Kimse kayıp olan Babaoğlu'nun akıbetini bilmiyor ya da açıklamak istemiyordu. Emniyet ve resmi kurumlar Babaoğlu'nun Siverek'e dahi gelmediğini iddia ediyordu. Oysaki olaydan bir süre sonra adlarının açıklanmaması koşuluyla konuşan tanıklar gazete yetkililerine; "Nazım'ı Siverek'te gördüm...", "Belediyeye giderken gördüm...", "Uzun boylu gözlüklü biri Bucak korucuları tarafından bir arabaya bindirildi, gördüm..." ifadelerini kullandılar. En son Bucak'ın korucuları ile görüldü!
1993’te Urfa'da JİTEM için çalışan Aydın Sevinç, 2011 yılında Erzurum Cezaevi’nde Urfa Barosu'na gönderdiği faksta, 1994’te Nazım Babaoğlu’nun kaçırıldığını, öldürüldüğünü ve gömüldüğünü itiraf etti. Bunun üzerine harekete geçen İnsan Hakları Derneği (İHD) Diyarbakır Şubesi yetkilileri, Sevinç ile görüşmek için Erzurum’a gitti, ancak görüşme gerçekleşmedi.
Nazım’ın ağabeyi Cemal Babaolu, kardeşinin kayıp edilmesinden iki yıl sonra babasını tehdit eden emniyetten kişiyi televizyonda görüp tespit etmişti. Babasının televizyonda gördüğü kişi Abdullah Çatlı'ydı! Baba verdiği ifade ve röportajlarda “Abdullah Çatlı kırmızı bültenle aranan, Bahçelievler Katliamı’nda 7 kez idam cezası almış biri ama burada TEM Şube’ye elini kolunu sallayarak girebiliyordu ve Kürdistan’da faaliyetlerine devam ediyordu” ifadelerini kullanılmıştı.

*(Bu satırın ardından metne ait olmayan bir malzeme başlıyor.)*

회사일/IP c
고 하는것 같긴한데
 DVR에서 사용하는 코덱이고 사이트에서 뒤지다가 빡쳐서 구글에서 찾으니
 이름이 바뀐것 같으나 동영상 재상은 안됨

Tüm tanık ve itiraflara rağmen Nazım Babaoğlu’yla ilgili dosyada etkin bir soruşturma yürütülmedi. Aradan 30 yıl geçmesine rağmen gazeteci Babaoğlu'nun akıbeti bilinmiyor. Yürütülen soruşturma 2014 yılında zaman aşımına uğradı. AYM yapılan başvuru da sonuçsuz kaldı. AYM'ye göre Babaoğlu nüfus kayıt incelemesinde halen yaşadığını öne sürüp yaşam hakkı olmadığına hükmetti!